→ Activity A: Rewrite the paragraph beginning "Pooled F(ab')2 fragments" in the text on radioimmunotherapy in nude mice as a brief bulleted list that keeps its main facts.
→ Activity B: According to the text on radioimmunotherapy in nude mice, what mean radiation dose was delivered to the tumor by an injection of 2,200 microCi 131I-MAb F(ab')2?

→ Text provided:
....
Pooled F(ab')2 fragments of three MAbs against distinct
epitopes of
carcinoembryonic antigen (CEA) were used for
radioimmunotherapy of nude mice bearing a subcutaneous human colon
carcinoma xenograft. 9-10 d after
transplantation when
tumor nodules were in exponential growth, 36 mice were treated by
intravenous injection of different amounts of 131I-labeled MAb F(ab')2. All 14 mice injected with a single dose of 2,200 (n = 10) or 2,800 microCi (n = 4) showed complete
tumor remission. 8 of the 10 mice treated with 2,200 microCi survived in good health for 1 yr when they were killed and shown to be
tumor free. Four of nine other mice treated with four fractionated doses of 400 microCi showed no
tumor relapse for more than 9 mo. In contrast, all 15 mice injected with 1,600-3,000 microCi 131I-control
IgG F(ab')2 showed
tumor growth retardation of only 1-4 wk, and 15 of 16 mice injected with unlabeled anti-CEA MAb F(ab')2 showed unmodified
tumor progression as compared with untreated mice. From tissue radioactivity distributions it was calculated that by an injection of 2,200 microCi 131I-MAb F(ab')2 a mean dose of 8,335 rad was selectively delivered to the
tumor, while the tissue-absorbed radiation doses for the normal organs were: peripheral blood, 2,093; stomach, 1,668; kidney, 1,289; lung, 1,185; liver, 617; spleen, 501; small intestine, 427; large intestine, 367; bone, 337; and muscle, 198. These treatments were well tolerated since out of 19 mice with complete
tumor remission only 4 required
bone marrow transplantation and 17 were in good health for 6-12 mo of observation. The results demonstrate the selective destruction of established human colon
carcinoma transplants by
intravenous injection of either single or fractionated doses of 131I-MAb F(ab')2.
....
→ Supplied material:
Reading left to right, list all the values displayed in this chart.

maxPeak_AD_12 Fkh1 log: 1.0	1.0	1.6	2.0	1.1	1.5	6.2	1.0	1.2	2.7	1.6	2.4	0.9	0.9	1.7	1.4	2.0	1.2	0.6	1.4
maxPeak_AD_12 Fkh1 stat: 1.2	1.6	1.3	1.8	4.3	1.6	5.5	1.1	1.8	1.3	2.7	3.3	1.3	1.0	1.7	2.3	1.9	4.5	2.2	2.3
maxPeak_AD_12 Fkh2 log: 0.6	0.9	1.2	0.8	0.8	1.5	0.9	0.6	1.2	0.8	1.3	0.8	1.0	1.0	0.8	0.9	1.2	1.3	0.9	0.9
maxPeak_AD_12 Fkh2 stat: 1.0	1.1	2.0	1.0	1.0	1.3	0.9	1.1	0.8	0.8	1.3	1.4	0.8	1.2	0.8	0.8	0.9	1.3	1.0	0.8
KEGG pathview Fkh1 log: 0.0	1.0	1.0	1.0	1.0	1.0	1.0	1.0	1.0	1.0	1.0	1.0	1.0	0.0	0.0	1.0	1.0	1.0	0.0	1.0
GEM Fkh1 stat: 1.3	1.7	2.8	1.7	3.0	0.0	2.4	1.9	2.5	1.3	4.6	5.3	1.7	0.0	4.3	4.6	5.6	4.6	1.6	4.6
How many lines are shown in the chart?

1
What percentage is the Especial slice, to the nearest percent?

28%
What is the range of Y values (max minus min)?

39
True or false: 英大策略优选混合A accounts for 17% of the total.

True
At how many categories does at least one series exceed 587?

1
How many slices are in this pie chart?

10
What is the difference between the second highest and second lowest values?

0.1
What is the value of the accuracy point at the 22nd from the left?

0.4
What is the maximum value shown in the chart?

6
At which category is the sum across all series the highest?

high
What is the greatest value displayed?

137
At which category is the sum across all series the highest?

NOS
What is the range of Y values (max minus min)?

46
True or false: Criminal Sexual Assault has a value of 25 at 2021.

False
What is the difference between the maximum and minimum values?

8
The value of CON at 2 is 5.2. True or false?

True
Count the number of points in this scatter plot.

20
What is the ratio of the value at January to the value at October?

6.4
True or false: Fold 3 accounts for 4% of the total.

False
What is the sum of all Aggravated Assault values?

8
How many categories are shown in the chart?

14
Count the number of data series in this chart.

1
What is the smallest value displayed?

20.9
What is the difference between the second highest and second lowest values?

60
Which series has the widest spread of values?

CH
....
→ Worked solution A:
- Pooled F(ab')2 fragments of three MAbs against distinct CEA epitopes were used for radioimmunotherapy of nude mice with subcutaneous human colon carcinoma xenografts.
- Thirty-six mice were treated 9-10 days after transplantation, while tumors were in exponential growth, by intravenous injection of 131I-labeled MAb F(ab')2.
- All 14 mice given a single dose of 2,200 microCi (n = 10) or 2,800 microCi (n = 4) had complete tumor remission.
- Of the 10 mice given 2,200 microCi, 8 lived in good health for 1 year and were tumor free when killed.
- Four of nine mice given four fractionated doses of 400 microCi had no relapse for more than 9 months.
- Controls did poorly: 131I-labeled control IgG F(ab')2 (1,600-3,000 microCi) delayed tumor growth only 1-4 weeks in all 15 mice. Unlabeled anti-CEA F(ab')2 left tumor progression unchanged in 15 of 16 mice.
- A 2,200 microCi injection delivered a mean 8,335 rad to the tumor. Normal organs received far less, from 2,093 rad in peripheral blood down to 198 rad in muscle.
- Treatment was well tolerated: of 19 mice with complete remission, only 4 needed bone marrow transplantation, and 17 stayed healthy for 6-12 months.
- Single or fractionated intravenous doses of 131I-MAb F(ab')2 selectively destroyed established human colon carcinoma transplants.

→ Worked solution B: A mean dose of 8,335 rad.